The title is one of the special things in Progressive Gan, a paper of the NVIDIA team. By using this method, they introduced that
Our approach ensures that the dynamic range, and thus the learning speed, is the same for all weights.
In details, they inited all learnable parameters by normal distribution $N(0,1)$. During training time, each forward time, they will scale the result with per-layer normalization constant from He's initializer
I reproduced the code from pytorch GAN zoo Github's repo
def forward(self, x, equalized):
# generate He constant depend on the size of tensor W
size = self.module.weight.size()
fan_in = prod(size[1:])
weight = math.sqrt(2.0 / fan_in)
'''
A module example:
import torch.nn as nn
module = nn.Conv2d(nChannelsPrevious, nChannels, kernelSize, padding=padding, bias=bias)
'''
x = self.module(x)
if equalized:
x *= self.weight
return x
At first, I thought the He constant will be $c = \frac{\sqrt{2}}{\sqrt{n_l}}$ as He's paper. Normally, $n_l > 2$ so $w_l$ can be scale up which lead to the gradient in backpropagation is increase as the formula in ProGan's paper $\hat{w}_i=\frac{w_i}{c}$ $\rightarrow$ prevent vanishing gradient.

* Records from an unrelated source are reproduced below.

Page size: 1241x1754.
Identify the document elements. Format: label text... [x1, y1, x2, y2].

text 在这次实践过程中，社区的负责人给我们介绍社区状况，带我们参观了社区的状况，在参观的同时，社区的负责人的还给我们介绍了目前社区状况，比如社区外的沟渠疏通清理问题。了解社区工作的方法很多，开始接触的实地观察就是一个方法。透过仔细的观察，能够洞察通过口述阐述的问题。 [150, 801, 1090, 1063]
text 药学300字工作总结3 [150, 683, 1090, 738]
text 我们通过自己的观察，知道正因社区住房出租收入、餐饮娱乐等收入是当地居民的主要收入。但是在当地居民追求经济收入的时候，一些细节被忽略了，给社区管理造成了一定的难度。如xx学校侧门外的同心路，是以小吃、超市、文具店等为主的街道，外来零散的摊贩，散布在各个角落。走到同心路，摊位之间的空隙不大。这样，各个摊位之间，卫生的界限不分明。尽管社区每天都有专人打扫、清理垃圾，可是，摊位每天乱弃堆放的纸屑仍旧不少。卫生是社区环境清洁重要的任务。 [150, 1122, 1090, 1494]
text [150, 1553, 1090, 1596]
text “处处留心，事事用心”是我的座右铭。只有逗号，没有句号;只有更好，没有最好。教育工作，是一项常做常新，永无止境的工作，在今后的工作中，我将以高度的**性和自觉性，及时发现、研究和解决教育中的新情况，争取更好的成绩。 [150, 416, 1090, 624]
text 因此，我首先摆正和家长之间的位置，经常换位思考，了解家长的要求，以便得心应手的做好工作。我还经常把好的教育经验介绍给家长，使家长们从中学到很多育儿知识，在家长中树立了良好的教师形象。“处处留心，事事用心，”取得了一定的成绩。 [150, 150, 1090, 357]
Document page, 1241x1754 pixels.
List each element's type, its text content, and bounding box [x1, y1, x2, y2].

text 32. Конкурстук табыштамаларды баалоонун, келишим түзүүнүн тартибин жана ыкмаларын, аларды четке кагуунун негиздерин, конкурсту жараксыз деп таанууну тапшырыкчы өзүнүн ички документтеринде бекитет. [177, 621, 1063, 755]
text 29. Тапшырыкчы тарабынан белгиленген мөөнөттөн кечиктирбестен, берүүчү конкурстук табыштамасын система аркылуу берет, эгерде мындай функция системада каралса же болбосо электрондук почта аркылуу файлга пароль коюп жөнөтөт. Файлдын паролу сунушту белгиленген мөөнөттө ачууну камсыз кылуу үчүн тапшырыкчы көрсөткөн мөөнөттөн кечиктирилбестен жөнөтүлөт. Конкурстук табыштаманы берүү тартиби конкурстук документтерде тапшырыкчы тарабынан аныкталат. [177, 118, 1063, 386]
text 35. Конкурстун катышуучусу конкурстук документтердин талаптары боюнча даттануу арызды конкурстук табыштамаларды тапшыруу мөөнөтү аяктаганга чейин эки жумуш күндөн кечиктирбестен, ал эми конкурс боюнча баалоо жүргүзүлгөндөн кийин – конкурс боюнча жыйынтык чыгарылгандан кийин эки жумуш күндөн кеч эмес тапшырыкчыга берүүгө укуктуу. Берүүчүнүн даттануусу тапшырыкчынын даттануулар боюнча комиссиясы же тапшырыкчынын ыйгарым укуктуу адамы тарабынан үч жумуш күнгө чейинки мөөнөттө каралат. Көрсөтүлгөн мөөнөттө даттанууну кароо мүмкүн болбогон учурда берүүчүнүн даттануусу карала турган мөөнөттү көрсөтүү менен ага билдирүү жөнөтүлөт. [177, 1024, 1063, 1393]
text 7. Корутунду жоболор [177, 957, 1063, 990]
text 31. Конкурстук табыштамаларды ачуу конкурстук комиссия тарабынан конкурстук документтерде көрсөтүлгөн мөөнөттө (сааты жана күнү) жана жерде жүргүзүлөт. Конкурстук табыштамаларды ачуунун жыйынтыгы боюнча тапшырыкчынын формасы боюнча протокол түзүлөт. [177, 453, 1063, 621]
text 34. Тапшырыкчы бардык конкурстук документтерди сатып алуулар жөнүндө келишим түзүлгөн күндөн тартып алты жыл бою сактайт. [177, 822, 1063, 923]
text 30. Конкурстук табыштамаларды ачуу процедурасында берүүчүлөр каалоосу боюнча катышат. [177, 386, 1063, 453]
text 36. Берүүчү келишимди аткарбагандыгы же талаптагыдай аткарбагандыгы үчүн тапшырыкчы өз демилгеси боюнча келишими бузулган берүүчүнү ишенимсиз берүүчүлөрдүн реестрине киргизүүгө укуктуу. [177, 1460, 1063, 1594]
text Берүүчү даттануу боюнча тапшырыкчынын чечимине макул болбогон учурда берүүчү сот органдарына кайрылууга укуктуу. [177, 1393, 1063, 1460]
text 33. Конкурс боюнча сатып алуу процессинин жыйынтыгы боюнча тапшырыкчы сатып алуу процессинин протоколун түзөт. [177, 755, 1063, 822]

However, the code shows that $\hat{w}_i=w_i*c$.
I asked this question on some communities e.g: StackOverflow, Artificial Intelligent, and still haven't had an answer.
In summary, I can't understand why to scale down the parameter many times during training will help the learning speed be more stable.
Please help me explain it, thank you!